> TEKS BACAAN
* * * *

Sementara itu, Perdana Menteri Jordania Abdul-Karim Al-Kabariti diberitakan meramalkan krisis akan meletus kembali kalau Israel gagal mewujudkan pengaturan tentaranya dari Al-Khalil.

Menurut Al-Kabariti, jurang pemisah tampaknya belum terjembatani.

Meskipun begitu, ia berharap dengan penengahan AS perbedaan pendapat antara Palestina dan Israel dapat diselesaikan.

Kesempatan, tambahnya, belum sirna dan ia percaya pihak Palestina telah memperlihatkan keluwesan serta kesediaan untuk mencapai persetujuan.

Namun, ia menyatakan, pihak Arab sepakat bahwa persetujuan tak dapat dipisahkan dari dokumen yang telah ditandatangani.

* * * *

> PETUNJUK LATIHAN
a) Dalam teks tentang pernyataan Al-Kabariti, apa yang diramalkannya akan terjadi jika Israel gagal mewujudkan pengaturan tentaranya dari Al-Khalil?
b) Lanjutkan teks tentang pernyataan Al-Kabariti dari kalimat terakhirnya.

* * * *

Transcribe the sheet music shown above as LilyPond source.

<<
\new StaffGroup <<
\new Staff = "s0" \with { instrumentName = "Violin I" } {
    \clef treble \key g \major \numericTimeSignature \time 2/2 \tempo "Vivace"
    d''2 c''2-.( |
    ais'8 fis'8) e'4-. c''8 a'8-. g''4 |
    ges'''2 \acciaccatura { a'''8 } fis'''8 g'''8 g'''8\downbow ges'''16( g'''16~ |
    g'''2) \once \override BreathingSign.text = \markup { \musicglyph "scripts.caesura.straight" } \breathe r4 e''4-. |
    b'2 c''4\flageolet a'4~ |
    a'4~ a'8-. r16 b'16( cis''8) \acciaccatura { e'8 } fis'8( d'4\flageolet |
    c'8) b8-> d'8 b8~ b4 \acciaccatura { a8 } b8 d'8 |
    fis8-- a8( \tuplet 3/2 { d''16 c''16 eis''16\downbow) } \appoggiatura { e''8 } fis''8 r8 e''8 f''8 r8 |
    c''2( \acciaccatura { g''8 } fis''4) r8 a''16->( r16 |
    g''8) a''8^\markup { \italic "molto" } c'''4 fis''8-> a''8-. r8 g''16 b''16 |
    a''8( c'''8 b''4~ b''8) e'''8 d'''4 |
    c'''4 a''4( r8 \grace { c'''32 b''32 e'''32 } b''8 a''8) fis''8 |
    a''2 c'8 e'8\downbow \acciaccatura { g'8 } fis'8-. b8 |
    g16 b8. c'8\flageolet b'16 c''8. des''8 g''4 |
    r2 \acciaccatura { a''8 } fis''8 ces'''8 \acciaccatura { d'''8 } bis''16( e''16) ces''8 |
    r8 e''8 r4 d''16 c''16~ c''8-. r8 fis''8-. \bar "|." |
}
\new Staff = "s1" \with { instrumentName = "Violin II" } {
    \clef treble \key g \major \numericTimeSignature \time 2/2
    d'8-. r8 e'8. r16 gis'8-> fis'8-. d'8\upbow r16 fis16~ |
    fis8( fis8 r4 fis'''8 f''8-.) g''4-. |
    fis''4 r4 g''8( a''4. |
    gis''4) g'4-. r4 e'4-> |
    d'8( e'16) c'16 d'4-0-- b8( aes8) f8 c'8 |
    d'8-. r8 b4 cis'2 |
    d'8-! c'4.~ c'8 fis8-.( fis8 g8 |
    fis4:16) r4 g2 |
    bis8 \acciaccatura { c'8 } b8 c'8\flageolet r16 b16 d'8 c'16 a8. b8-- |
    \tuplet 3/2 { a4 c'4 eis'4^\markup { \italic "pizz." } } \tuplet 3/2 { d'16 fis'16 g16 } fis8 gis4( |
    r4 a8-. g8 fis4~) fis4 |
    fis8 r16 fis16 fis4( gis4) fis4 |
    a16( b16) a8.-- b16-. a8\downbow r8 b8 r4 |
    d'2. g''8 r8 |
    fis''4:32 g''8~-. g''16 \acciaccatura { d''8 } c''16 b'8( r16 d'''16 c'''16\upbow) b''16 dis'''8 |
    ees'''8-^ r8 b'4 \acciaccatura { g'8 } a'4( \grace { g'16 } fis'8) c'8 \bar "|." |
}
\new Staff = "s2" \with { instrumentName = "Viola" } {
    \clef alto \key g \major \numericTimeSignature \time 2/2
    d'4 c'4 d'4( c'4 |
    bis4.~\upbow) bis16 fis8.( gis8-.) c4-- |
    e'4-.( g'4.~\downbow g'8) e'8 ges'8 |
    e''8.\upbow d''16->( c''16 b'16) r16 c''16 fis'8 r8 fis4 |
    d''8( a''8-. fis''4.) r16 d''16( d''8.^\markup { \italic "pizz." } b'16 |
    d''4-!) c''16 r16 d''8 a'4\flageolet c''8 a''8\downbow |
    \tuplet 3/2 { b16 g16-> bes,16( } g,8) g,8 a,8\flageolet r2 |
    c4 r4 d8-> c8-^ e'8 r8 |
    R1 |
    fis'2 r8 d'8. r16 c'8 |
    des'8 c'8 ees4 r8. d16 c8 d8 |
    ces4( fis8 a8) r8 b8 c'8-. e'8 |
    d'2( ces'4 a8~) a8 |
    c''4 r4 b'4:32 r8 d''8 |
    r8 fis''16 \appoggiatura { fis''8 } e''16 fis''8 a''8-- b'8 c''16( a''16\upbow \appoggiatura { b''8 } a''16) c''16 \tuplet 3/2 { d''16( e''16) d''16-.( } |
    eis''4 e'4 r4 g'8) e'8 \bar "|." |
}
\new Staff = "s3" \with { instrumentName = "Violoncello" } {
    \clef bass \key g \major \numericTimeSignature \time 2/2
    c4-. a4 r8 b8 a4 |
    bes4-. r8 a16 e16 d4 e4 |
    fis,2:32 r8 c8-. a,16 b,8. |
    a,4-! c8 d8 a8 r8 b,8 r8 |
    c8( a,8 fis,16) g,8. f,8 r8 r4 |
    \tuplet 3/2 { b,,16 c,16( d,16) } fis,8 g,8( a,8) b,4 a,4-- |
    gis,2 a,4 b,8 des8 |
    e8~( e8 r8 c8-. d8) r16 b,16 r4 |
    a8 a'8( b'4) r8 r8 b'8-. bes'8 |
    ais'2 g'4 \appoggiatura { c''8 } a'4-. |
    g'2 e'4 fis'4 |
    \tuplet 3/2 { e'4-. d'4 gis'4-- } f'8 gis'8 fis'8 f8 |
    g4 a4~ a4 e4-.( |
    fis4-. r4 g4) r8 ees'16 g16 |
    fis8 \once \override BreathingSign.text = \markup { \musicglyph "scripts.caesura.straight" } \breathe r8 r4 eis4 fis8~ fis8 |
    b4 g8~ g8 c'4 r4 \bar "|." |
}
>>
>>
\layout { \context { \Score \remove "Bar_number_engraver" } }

* * * *

> JAWABAN TIAP TUGAS
a) Krisis akan meletus kembali.

b)
Berbeda dengan keprihatinan pihak Arab, Menteri Luar Negeri Israel David Levy, ketika menanggapi perundingan mengenai Al-Khalil, menyatakan "kemajuan besar" telah dicapai.

Ia juga menyampaikan optimisme bahwa Palestina dan Israel "akan dapat menyelesaikan perbedaan pendapat dalam waktu dekat".

Tetapi, Erakat berpendapat sampai saat ini tak kemajuan yang dicapai.

Arafat telah menyampaikan kekhawatirannya bahwa intifada akan bergolak kembali jika Palestina dan Israel tak berhasil menyelesaikan masalah Al-Khalil.

Kelompok garis keras Gerakan Perlawanan Islam (HAMAS), yang sejak awal telah menentang perdamaian dengan Israel, telah berulangkali menyeru rakyat Palestina agar kembali mengobarkan intifada guna menghadapi sikap tak kenal kompromi Israel.

Kekhawatiran Arafat tampaknya beralasan karena sejak persetujuan perdamaian Palestina-Israel ditandatangani September 1993 hanya pihak Palestina melakukan konsesi sedangkan Israel, apalagi di bawah pemerintahan Netanyahu, tak bergeming dari sikap awalnya.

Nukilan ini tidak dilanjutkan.